[Source texts of formatted documents]
====

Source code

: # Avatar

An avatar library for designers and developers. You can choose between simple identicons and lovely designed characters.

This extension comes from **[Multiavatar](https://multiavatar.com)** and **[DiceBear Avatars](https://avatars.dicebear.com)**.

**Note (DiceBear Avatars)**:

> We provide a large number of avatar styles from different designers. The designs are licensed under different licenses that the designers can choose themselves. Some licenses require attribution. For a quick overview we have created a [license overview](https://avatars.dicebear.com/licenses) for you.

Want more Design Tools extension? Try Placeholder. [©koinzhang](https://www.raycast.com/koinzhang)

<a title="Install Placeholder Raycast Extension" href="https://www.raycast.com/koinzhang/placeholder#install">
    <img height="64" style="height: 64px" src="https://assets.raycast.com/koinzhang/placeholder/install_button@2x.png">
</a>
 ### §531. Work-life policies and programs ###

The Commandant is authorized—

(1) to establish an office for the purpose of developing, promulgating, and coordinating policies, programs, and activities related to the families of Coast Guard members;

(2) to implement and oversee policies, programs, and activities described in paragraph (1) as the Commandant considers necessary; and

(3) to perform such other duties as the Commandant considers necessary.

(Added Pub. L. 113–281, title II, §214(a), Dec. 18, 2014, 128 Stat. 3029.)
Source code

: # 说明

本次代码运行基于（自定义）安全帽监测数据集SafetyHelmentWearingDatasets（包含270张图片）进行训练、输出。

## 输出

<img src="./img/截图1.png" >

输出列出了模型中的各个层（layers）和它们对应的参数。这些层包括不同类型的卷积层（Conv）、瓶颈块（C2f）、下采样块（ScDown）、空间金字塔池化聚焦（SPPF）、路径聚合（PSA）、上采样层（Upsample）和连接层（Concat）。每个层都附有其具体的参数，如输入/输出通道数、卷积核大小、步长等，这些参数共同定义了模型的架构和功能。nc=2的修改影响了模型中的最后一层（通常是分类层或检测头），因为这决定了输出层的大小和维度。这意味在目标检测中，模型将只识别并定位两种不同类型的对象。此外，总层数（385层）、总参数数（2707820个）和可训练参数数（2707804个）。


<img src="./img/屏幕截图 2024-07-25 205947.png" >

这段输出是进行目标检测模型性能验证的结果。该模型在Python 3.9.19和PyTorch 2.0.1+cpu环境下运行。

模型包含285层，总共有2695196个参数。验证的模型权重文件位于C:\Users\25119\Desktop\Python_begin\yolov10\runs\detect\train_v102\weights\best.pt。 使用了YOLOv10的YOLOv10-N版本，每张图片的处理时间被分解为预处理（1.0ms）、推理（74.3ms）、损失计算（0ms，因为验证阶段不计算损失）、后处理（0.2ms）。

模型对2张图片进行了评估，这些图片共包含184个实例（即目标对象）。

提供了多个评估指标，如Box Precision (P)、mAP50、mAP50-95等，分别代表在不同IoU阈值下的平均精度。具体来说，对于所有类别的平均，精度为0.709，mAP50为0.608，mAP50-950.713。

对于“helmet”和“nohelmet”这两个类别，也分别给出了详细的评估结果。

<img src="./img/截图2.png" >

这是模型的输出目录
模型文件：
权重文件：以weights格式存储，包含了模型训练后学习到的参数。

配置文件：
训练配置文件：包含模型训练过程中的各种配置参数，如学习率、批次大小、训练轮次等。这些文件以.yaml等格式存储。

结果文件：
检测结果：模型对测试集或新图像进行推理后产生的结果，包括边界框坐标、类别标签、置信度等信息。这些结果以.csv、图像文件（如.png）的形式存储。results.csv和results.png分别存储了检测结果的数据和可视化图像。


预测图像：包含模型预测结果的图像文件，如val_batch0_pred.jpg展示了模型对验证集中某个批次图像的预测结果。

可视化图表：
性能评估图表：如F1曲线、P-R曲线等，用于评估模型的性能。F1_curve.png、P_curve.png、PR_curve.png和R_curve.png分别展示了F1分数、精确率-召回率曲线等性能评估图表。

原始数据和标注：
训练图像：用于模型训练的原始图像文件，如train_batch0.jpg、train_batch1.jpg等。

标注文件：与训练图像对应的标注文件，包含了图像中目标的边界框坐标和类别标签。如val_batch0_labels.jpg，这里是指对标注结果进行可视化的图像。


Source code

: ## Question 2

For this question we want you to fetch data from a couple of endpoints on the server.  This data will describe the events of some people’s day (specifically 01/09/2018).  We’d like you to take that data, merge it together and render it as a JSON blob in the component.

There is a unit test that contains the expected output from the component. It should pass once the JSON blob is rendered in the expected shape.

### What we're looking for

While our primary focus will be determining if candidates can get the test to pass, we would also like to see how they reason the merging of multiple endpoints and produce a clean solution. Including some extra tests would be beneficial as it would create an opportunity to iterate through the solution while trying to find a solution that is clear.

====

### EXERCISE
If a line in the entries contains "designers", copy it.

### ANSWER TO THIS TASK
An avatar library for designers and developers. You can choose between simple identicons and lovely designed characters.
> We provide a large number of avatar styles from different designers. The designs are licensed under different licenses that the designers can choose themselves. Some licenses require attribution. For a quick overview we have created a [license overview](https://avatars.dicebear.com/licenses) for you.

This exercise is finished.